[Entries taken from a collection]
■ ■ ■

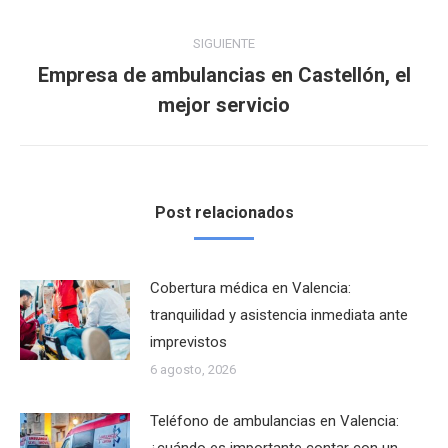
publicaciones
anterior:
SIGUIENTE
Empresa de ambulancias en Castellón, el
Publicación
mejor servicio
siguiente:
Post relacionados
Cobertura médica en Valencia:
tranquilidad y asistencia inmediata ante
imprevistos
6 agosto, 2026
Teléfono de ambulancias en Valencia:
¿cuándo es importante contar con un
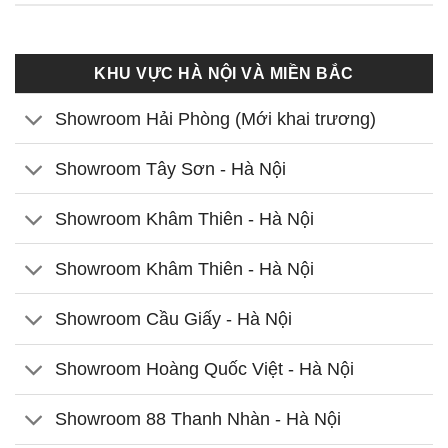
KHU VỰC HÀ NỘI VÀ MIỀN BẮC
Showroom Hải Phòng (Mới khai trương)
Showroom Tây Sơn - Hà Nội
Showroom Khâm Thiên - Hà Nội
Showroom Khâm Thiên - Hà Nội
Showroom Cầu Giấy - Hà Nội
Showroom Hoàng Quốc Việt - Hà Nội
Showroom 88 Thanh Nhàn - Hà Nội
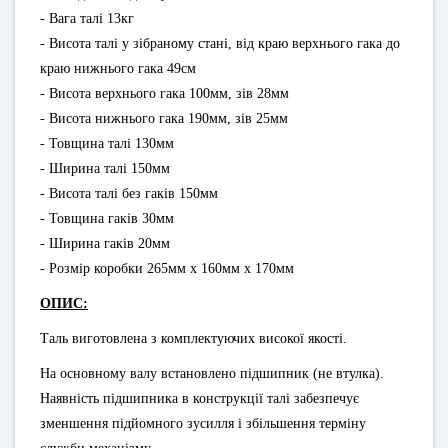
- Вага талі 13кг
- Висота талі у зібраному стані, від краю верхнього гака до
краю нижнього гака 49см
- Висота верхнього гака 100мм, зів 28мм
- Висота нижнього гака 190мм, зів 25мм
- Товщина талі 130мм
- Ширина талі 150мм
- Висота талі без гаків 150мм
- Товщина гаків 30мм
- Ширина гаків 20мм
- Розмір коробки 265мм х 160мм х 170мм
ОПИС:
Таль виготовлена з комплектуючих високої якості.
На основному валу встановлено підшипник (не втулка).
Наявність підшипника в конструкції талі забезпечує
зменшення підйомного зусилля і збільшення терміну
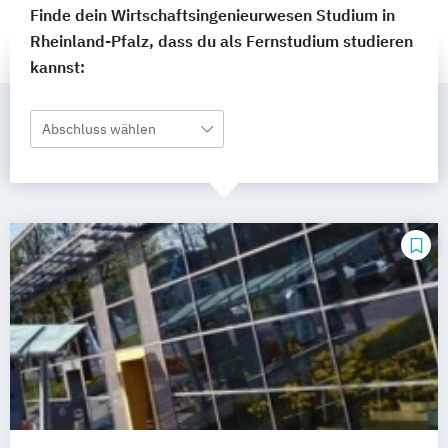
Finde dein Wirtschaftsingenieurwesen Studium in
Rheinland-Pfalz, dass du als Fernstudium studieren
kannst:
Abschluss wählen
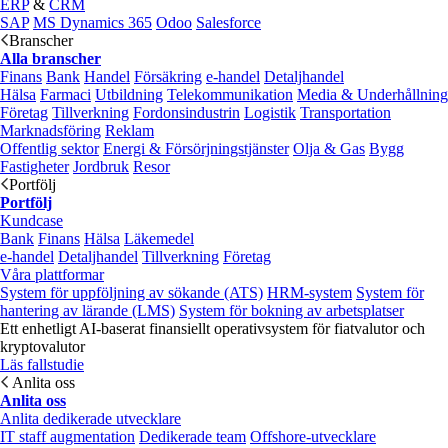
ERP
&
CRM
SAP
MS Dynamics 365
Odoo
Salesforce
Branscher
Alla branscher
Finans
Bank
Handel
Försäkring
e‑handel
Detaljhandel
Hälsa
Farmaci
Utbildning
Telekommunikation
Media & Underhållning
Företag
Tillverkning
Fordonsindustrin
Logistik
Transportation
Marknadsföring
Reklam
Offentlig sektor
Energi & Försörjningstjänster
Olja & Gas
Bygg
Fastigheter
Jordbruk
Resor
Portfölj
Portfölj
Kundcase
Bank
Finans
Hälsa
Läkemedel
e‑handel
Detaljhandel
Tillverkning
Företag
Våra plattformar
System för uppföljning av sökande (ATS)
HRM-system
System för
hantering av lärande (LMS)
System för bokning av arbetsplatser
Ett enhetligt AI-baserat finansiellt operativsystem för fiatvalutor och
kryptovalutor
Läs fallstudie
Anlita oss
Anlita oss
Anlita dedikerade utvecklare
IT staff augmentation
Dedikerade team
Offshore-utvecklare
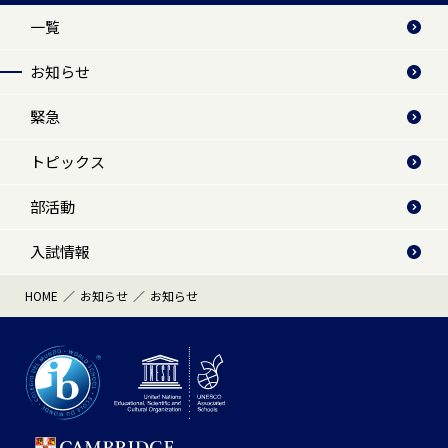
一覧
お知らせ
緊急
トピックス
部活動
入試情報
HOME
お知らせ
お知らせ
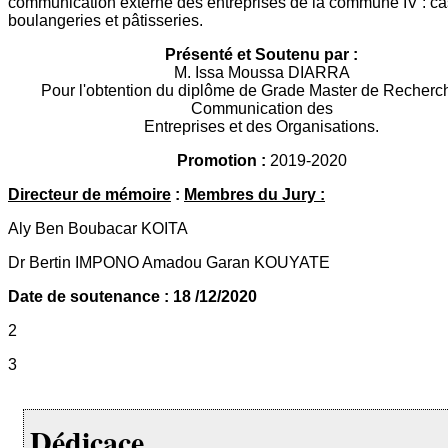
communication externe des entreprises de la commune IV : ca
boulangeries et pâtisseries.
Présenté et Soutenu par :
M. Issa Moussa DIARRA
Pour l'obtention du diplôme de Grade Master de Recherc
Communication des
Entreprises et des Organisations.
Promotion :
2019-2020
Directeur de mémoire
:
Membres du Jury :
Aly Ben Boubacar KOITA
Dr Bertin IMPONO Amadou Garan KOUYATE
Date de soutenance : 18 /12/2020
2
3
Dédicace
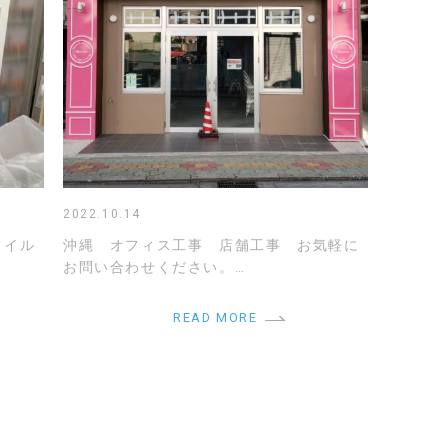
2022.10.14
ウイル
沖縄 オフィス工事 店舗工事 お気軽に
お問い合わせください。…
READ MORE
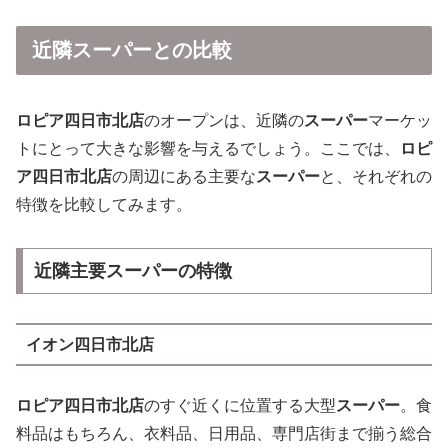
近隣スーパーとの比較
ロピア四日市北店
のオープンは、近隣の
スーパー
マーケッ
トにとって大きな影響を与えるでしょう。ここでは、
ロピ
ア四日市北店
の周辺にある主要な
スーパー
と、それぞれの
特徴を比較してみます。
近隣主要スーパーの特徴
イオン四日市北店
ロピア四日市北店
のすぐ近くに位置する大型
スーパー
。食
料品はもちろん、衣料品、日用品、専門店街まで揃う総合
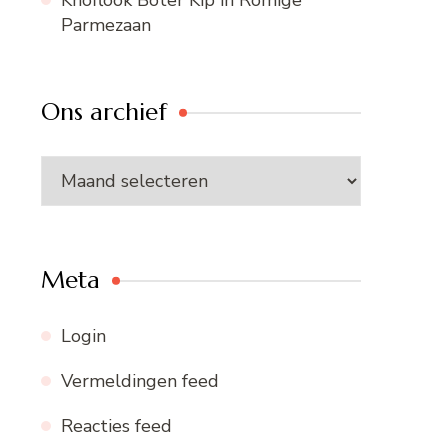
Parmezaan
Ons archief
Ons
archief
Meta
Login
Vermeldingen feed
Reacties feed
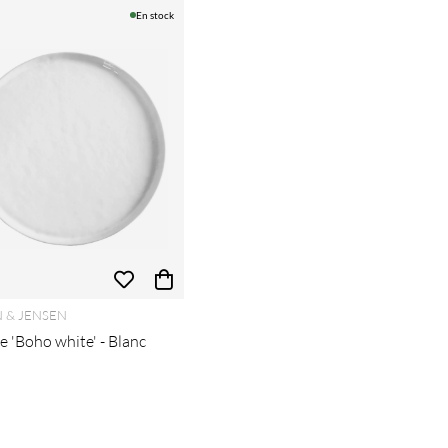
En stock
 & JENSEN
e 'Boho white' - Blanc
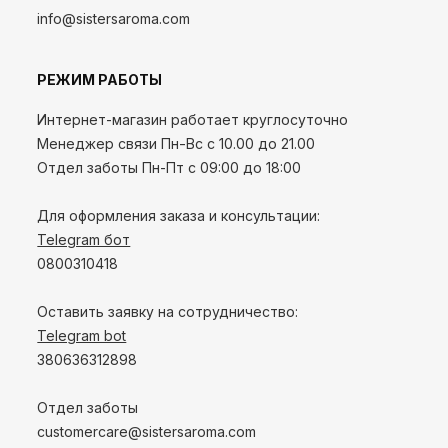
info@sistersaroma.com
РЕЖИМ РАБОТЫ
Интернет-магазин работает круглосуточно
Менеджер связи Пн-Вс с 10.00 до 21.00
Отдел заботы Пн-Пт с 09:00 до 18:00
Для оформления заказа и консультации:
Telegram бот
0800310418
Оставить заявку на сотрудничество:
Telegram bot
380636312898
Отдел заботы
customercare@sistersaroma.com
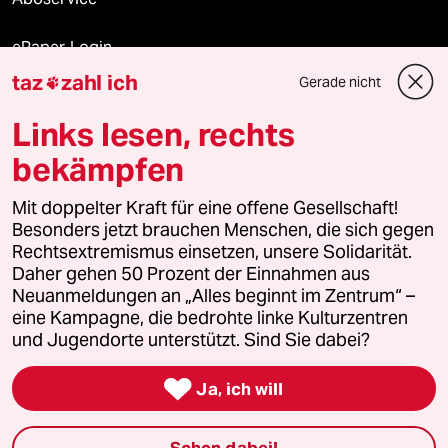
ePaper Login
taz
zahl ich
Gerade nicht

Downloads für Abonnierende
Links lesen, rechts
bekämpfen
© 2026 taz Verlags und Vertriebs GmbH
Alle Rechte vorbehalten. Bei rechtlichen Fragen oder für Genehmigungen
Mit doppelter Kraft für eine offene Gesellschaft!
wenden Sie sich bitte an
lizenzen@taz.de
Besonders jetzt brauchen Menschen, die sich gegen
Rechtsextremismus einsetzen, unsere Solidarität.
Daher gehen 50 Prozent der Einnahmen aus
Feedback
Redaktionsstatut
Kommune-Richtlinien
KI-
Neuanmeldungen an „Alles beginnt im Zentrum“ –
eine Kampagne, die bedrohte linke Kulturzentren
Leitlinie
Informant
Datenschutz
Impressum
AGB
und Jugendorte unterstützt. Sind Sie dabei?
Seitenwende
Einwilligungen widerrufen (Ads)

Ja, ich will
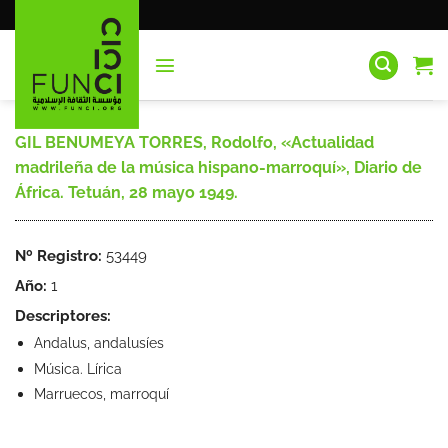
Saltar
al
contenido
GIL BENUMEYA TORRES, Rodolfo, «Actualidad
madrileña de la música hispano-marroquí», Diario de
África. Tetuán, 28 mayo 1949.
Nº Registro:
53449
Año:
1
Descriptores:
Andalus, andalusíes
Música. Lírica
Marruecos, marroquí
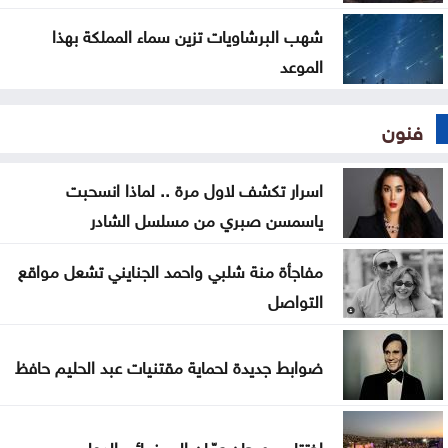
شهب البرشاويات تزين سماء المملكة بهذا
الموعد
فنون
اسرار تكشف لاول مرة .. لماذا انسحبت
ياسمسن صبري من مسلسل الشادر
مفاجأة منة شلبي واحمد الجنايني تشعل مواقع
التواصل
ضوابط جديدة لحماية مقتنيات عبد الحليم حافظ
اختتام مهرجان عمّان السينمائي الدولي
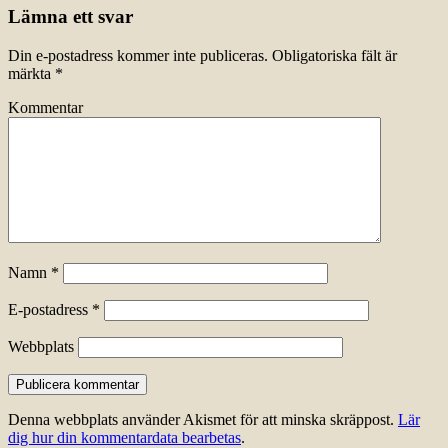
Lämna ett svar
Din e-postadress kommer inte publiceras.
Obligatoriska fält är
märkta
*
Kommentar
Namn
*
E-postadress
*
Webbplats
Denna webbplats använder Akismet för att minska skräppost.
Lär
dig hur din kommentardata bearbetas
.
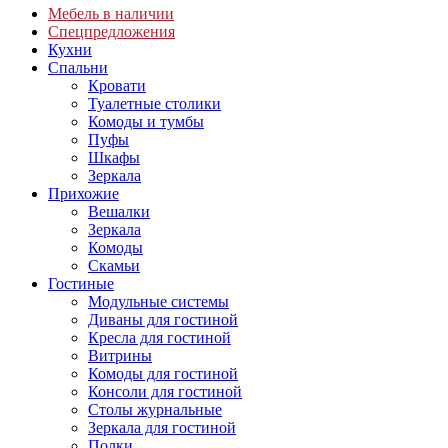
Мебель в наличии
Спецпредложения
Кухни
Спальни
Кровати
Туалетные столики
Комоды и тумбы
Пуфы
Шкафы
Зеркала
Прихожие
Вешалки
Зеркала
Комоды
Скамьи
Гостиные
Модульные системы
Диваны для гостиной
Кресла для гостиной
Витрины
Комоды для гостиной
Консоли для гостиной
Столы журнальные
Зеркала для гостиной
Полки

■ ■ ■

Your instructions: All that is wanted is the number of lines in the records that include the string "гостиной".

Exercise response: 5